The activated SPHK1/S1P pathway in iPACs induces autophagy and activation of PSCs by regulating the S1PR2/5' adenosine monophosphate-activated protein kinase/mammalian target of rapamycin pathway, which promotes fibrogenesis of CP. The hypoxia microenvironment might contribute to the cross talk between PACs and PSCs in pathogenesis of CP.
研究表明,活化的胰腺星状细胞(PSCs)在慢性胰腺炎(CP)的胰腺纤维化中起关键作用;然而,PSC 活化的确切机制尚未完全阐明。我们分析了受损的胰腺腺泡细胞(iPACs)在 CP 中 PSCs 活化中的作用。
通过胆胰管结扎或 Cerulein 注射诱导的实验性 CP 以及胆囊收缩素诱导的 PACs 损伤,评估鞘氨醇激酶 1(SPHK1)/鞘氨醇-1-磷酸(S1P)信号通路。通过免疫组织化学和免疫荧光分析评估 CP 样本中 PSCs 的活化和胰腺纤维化。创建 iPACs 和 PSCs 的体外共培养测定,以评估 SPHK1/S1P 途径和 S1P 受体 2(SIPR2)对自噬和 PSCs 活化的影响。通过重组腺相关病毒血清型 9-SPHK1 敲低或 PACs 特异性 SPHK1 敲低的 SPHK1 敲除小鼠以及 SPHK1 和 S1P 受体 2(S1PR2)抑制剂治疗的小鼠评估 CP 的发病机制。

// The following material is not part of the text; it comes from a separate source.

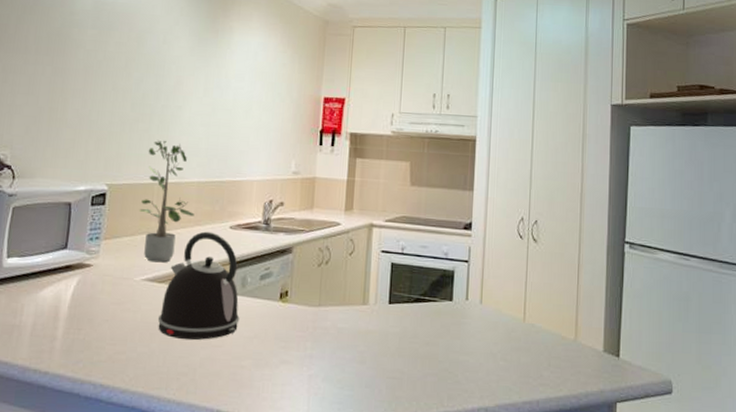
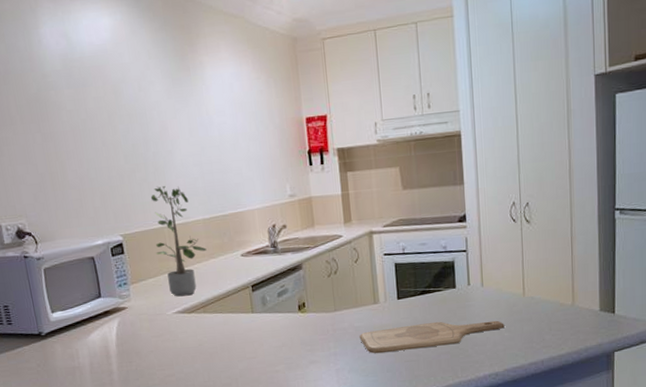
kettle: present [157,231,240,341] -> none [195,262,267,357]
cutting board: none [340,335,500,366] -> present [359,320,505,354]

CP 小鼠胰腺组织中 iPACs 和腺泡细胞中的 SPHK1/S1P 明显增加。同时,SPHK1 敲除小鼠和重组腺相关病毒血清型 9-SPHK1 敲低小鼠的 CP 发病机制、纤维化和 PSCs 活化明显受到抑制。同时,iPACs 明显激活 PSCs,而 iPACs 中的 SPHK1 敲低可阻止这种情况。此外,iPACs 衍生的 S1P 特异性结合 PSCs 的 SIPR2,通过调节 5' 腺苷单磷酸激活蛋白激酶/雷帕霉素哺乳动物靶蛋白途径,从而诱导 PSCs 的自噬和活化。此外,缺氧诱导因子 1-α 和 -2α 在缺氧条件下促进 PACs 中 SPHK1 的转录,这是 CP 微环境的一个显著特征。巧合的是,用抑制剂 PF-543 和 JTE-013 抑制 SPHK1 和 S1PR2 活性可明显抑制 CP 小鼠的胰腺纤维化。
iPACs 中活化的 SPHK1/S1P 通路通过调节 S1PR2/5' 腺苷单磷酸激活蛋白激酶/雷帕霉素哺乳动物靶蛋白途径诱导 PSCs 的自噬和活化,从而促进 CP 的纤维化。缺氧微环境可能有助于 PACs 和 PSCs 在 CP 发病机制中的相互作用。